**DATA FOR THE TASK:**
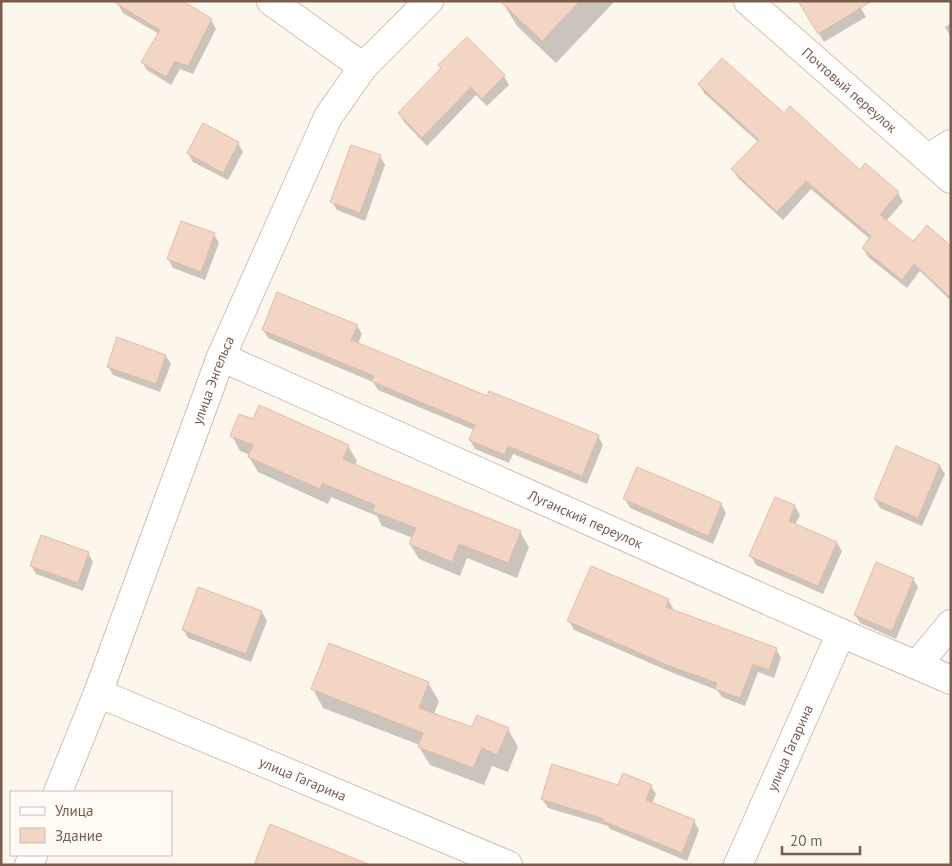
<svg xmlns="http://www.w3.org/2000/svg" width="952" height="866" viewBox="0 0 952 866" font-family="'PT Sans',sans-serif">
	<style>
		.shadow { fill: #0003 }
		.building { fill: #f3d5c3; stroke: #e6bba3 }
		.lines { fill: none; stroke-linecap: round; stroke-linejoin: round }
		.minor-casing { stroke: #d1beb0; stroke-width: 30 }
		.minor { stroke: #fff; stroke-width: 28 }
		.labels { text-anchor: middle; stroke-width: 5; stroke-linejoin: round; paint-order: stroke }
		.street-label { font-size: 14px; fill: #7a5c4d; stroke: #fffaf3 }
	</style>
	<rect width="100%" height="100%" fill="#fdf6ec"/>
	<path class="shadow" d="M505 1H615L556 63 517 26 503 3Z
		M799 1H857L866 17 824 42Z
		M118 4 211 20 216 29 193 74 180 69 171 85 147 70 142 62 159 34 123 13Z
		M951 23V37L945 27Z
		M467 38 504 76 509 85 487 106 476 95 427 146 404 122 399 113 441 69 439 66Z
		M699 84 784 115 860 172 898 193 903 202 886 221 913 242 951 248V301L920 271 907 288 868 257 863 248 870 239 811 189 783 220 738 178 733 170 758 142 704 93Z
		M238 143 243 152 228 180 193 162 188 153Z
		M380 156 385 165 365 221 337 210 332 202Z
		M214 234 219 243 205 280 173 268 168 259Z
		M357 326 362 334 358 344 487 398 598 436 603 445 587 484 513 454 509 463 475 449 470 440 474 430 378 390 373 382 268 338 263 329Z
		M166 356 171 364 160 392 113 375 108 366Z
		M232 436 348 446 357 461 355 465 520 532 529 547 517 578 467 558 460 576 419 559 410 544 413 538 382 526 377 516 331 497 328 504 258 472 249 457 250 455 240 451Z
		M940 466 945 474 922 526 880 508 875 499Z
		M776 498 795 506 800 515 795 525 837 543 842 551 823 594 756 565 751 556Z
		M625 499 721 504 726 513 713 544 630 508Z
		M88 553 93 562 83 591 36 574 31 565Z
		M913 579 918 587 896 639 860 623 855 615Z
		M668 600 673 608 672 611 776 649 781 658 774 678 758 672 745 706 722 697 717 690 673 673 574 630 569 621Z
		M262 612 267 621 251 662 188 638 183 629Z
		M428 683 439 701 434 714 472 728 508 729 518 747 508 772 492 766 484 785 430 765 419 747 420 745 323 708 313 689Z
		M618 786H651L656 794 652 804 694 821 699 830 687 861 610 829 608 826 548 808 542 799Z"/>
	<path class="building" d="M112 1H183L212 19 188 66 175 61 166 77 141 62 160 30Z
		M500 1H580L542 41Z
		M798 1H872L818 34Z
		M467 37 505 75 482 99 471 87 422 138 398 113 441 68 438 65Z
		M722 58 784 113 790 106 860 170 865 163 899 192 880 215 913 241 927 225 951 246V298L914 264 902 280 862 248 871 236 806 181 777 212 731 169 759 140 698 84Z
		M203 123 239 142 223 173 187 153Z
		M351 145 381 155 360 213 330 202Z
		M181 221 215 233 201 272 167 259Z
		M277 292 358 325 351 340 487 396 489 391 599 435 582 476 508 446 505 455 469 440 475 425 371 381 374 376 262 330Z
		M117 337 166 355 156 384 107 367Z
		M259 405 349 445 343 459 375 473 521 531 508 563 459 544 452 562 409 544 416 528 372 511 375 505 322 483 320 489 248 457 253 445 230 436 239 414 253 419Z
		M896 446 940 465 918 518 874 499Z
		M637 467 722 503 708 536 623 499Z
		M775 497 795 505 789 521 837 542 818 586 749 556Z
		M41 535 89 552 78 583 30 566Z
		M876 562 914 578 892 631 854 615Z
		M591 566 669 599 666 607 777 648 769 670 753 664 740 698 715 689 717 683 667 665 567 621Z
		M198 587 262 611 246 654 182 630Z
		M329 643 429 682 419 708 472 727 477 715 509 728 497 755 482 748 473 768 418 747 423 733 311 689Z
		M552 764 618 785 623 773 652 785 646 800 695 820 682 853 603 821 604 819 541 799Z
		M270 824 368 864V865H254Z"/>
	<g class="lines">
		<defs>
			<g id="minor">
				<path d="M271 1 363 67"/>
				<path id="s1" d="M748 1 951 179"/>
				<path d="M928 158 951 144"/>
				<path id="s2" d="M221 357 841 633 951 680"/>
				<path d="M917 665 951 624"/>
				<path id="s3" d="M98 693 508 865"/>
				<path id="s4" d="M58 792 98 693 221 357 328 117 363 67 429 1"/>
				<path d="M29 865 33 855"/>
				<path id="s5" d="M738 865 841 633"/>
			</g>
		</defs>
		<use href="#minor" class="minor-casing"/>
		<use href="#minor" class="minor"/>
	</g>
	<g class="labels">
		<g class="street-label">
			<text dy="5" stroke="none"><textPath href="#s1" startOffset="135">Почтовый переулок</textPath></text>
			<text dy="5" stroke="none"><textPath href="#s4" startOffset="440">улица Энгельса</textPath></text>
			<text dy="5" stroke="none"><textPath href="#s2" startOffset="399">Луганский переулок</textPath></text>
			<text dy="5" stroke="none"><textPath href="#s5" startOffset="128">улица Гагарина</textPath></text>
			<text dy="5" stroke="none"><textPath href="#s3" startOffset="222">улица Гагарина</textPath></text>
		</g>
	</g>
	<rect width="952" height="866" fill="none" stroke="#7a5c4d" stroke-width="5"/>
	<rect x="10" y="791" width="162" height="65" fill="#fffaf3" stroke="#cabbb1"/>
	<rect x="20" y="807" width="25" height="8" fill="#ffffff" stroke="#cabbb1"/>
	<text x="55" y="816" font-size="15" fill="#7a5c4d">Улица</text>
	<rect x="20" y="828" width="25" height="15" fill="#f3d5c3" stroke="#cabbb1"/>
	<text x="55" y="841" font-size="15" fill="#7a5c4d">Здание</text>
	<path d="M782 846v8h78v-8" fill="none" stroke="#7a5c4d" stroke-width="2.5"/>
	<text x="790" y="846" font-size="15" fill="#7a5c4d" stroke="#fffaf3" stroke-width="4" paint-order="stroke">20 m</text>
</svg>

**PROBLEM DESCRIPTION:**
Would you output the data exactly, without any of its images?

**WRITTEN RESPONSE:**
<svg xmlns="http://www.w3.org/2000/svg" width="952" height="866" viewBox="0 0 952 866" font-family="'PT Sans',sans-serif">
	<style>
		.shadow { fill: #0003 }
		.building { fill: #f3d5c3; stroke: #e6bba3 }
		.lines { fill: none; stroke-linecap: round; stroke-linejoin: round }
		.minor-casing { stroke: #d1beb0; stroke-width: 30 }
		.minor { stroke: #fff; stroke-width: 28 }
		.labels { text-anchor: middle; stroke-width: 5; stroke-linejoin: round; paint-order: stroke }
		.street-label { font-size: 14px; fill: #7a5c4d; stroke: #fffaf3 }
	</style>
	<rect width="100%" height="100%" fill="#fdf6ec"/>
	<path class="shadow" d="M505 1H615L556 63 517 26 503 3Z
		M799 1H857L866 17 824 42Z
		M118 4 211 20 216 29 193 74 180 69 171 85 147 70 142 62 159 34 123 13Z
		M951 23V37L945 27Z
		M467 38 504 76 509 85 487 106 476 95 427 146 404 122 399 113 441 69 439 66Z
		M699 84 784 115 860 172 898 193 903 202 886 221 913 242 951 248V301L920 271 907 288 868 257 863 248 870 239 811 189 783 220 738 178 733 170 758 142 704 93Z
		M238 143 243 152 228 180 193 162 188 153Z
		M380 156 385 165 365 221 337 210 332 202Z
		M214 234 219 243 205 280 173 268 168 259Z
		M357 326 362 334 358 344 487 398 598 436 603 445 587 484 513 454 509 463 475 449 470 440 474 430 378 390 373 382 268 338 263 329Z
		M166 356 171 364 160 392 113 375 108 366Z
		M232 436 348 446 357 461 355 465 520 532 529 547 517 578 467 558 460 576 419 559 410 544 413 538 382 526 377 516 331 497 328 504 258 472 249 457 250 455 240 451Z
		M940 466 945 474 922 526 880 508 875 499Z
		M776 498 795 506 800 515 795 525 837 543 842 551 823 594 756 565 751 556Z
		M625 499 721 504 726 513 713 544 630 508Z
		M88 553 93 562 83 591 36 574 31 565Z
		M913 579 918 587 896 639 860 623 855 615Z
		M668 600 673 608 672 611 776 649 781 658 774 678 758 672 745 706 722 697 717 690 673 673 574 630 569 621Z
		M262 612 267 621 251 662 188 638 183 629Z
		M428 683 439 701 434 714 472 728 508 729 518 747 508 772 492 766 484 785 430 765 419 747 420 745 323 708 313 689Z
		M618 786H651L656 794 652 804 694 821 699 830 687 861 610 829 608 826 548 808 542 799Z"/>
	<path class="building" d="M112 1H183L212 19 188 66 175 61 166 77 141 62 160 30Z
		M500 1H580L542 41Z
		M798 1H872L818 34Z
		M467 37 505 75 482 99 471 87 422 138 398 113 441 68 438 65Z
		M722 58 784 113 790 106 860 170 865 163 899 192 880 215 913 241 927 225 951 246V298L914 264 902 280 862 248 871 236 806 181 777 212 731 169 759 140 698 84Z
		M203 123 239 142 223 173 187 153Z
		M351 145 381 155 360 213 330 202Z
		M181 221 215 233 201 272 167 259Z
		M277 292 358 325 351 340 487 396 489 391 599 435 582 476 508 446 505 455 469 440 475 425 371 381 374 376 262 330Z
		M117 337 166 355 156 384 107 367Z
		M259 405 349 445 343 459 375 473 521 531 508 563 459 544 452 562 409 544 416 528 372 511 375 505 322 483 320 489 248 457 253 445 230 436 239 414 253 419Z
		M896 446 940 465 918 518 874 499Z
		M637 467 722 503 708 536 623 499Z
		M775 497 795 505 789 521 837 542 818 586 749 556Z
		M41 535 89 552 78 583 30 566Z
		M876 562 914 578 892 631 854 615Z
		M591 566 669 599 666 607 777 648 769 670 753 664 740 698 715 689 717 683 667 665 567 621Z
		M198 587 262 611 246 654 182 630Z
		M329 643 429 682 419 708 472 727 477 715 509 728 497 755 482 748 473 768 418 747 423 733 311 689Z
		M552 764 618 785 623 773 652 785 646 800 695 820 682 853 603 821 604 819 541 799Z
		M270 824 368 864V865H254Z"/>
	<g class="lines">
		<defs>
			<g id="minor">
				<path d="M271 1 363 67"/>
				<path id="s1" d="M748 1 951 179"/>
				<path d="M928 158 951 144"/>
				<path id="s2" d="M221 357 841 633 951 680"/>
				<path d="M917 665 951 624"/>
				<path id="s3" d="M98 693 508 865"/>
				<path id="s4" d="M58 792 98 693 221 357 328 117 363 67 429 1"/>
				<path d="M29 865 33 855"/>
				<path id="s5" d="M738 865 841 633"/>
			</g>
		</defs>
		<use href="#minor" class="minor-casing"/>
		<use href="#minor" class="minor"/>
	</g>
	<g class="labels">
		<g class="street-label">
			<text dy="5" stroke="none"><textPath href="#s1" startOffset="135">Почтовый переулок</textPath></text>
			<text dy="5" stroke="none"><textPath href="#s4" startOffset="440">улица Энгельса</textPath></text>
			<text dy="5" stroke="none"><textPath href="#s2" startOffset="399">Луганский переулок</textPath></text>
			<text dy="5" stroke="none"><textPath href="#s5" startOffset="128">улица Гагарина</textPath></text>
			<text dy="5" stroke="none"><textPath href="#s3" startOffset="222">улица Гагарина</textPath></text>
		</g>
	</g>
	<rect width="952" height="866" fill="none" stroke="#7a5c4d" stroke-width="5"/>
	<rect x="10" y="791" width="162" height="65" fill="#fffaf3" stroke="#cabbb1"/>
	<rect x="20" y="807" width="25" height="8" fill="#ffffff" stroke="#cabbb1"/>
	<text x="55" y="816" font-size="15" fill="#7a5c4d">Улица</text>
	<rect x="20" y="828" width="25" height="15" fill="#f3d5c3" stroke="#cabbb1"/>
	<text x="55" y="841" font-size="15" fill="#7a5c4d">Здание</text>
	<path d="M782 846v8h78v-8" fill="none" stroke="#7a5c4d" stroke-width="2.5"/>
	<text x="790" y="846" font-size="15" fill="#7a5c4d" stroke="#fffaf3" stroke-width="4" paint-order="stroke">20 m</text>
</svg>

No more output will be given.